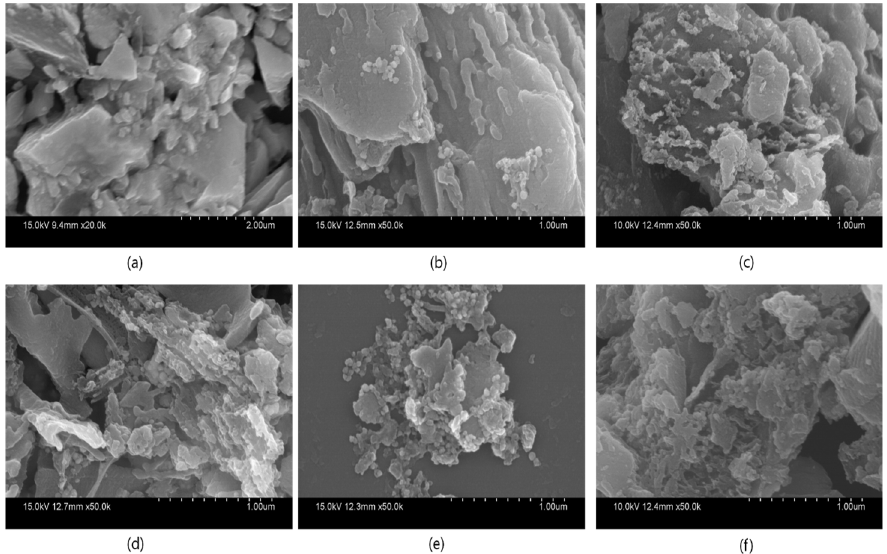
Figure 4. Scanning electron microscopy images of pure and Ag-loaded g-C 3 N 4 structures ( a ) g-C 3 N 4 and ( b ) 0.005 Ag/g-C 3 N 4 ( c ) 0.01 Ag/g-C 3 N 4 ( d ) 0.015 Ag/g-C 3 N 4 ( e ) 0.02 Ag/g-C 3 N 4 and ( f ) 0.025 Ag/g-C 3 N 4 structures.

...

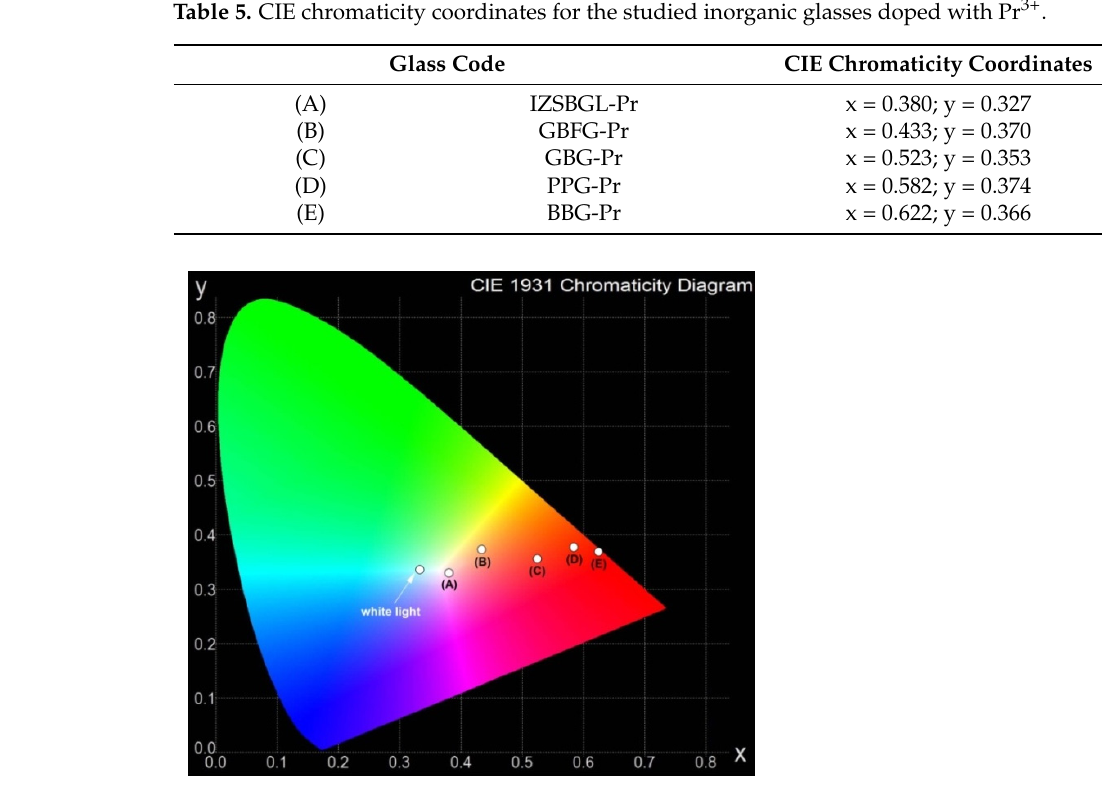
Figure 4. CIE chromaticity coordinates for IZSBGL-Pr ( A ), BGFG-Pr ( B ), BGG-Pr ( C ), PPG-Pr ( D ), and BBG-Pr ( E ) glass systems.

---

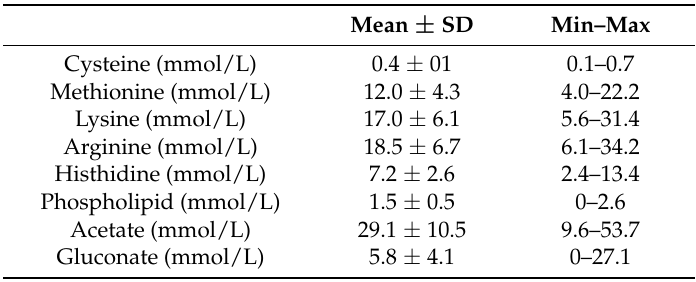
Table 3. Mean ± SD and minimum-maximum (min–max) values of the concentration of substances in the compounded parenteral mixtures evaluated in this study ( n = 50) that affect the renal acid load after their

**Work instructions**: Scan the data above and report each line in which "Figure" is present.

**Answer box**:
Figure 4. Scanning electron microscopy images of pure and Ag-loaded g-C 3 N 4 structures ( a ) g-C 3 N 4 and ( b ) 0.005 Ag/g-C 3 N 4 ( c ) 0.01 Ag/g-C 3 N 4 ( d ) 0.015 Ag/g-C 3 N 4 ( e ) 0.02 Ag/g-C 3 N 4 and ( f ) 0.025 Ag/g-C 3 N 4 structures.
Figure 4. CIE chromaticity coordinates for IZSBGL-Pr ( A ), BGFG-Pr ( B ), BGG-Pr ( C ), PPG-Pr ( D ), and BBG-Pr ( E ) glass systems.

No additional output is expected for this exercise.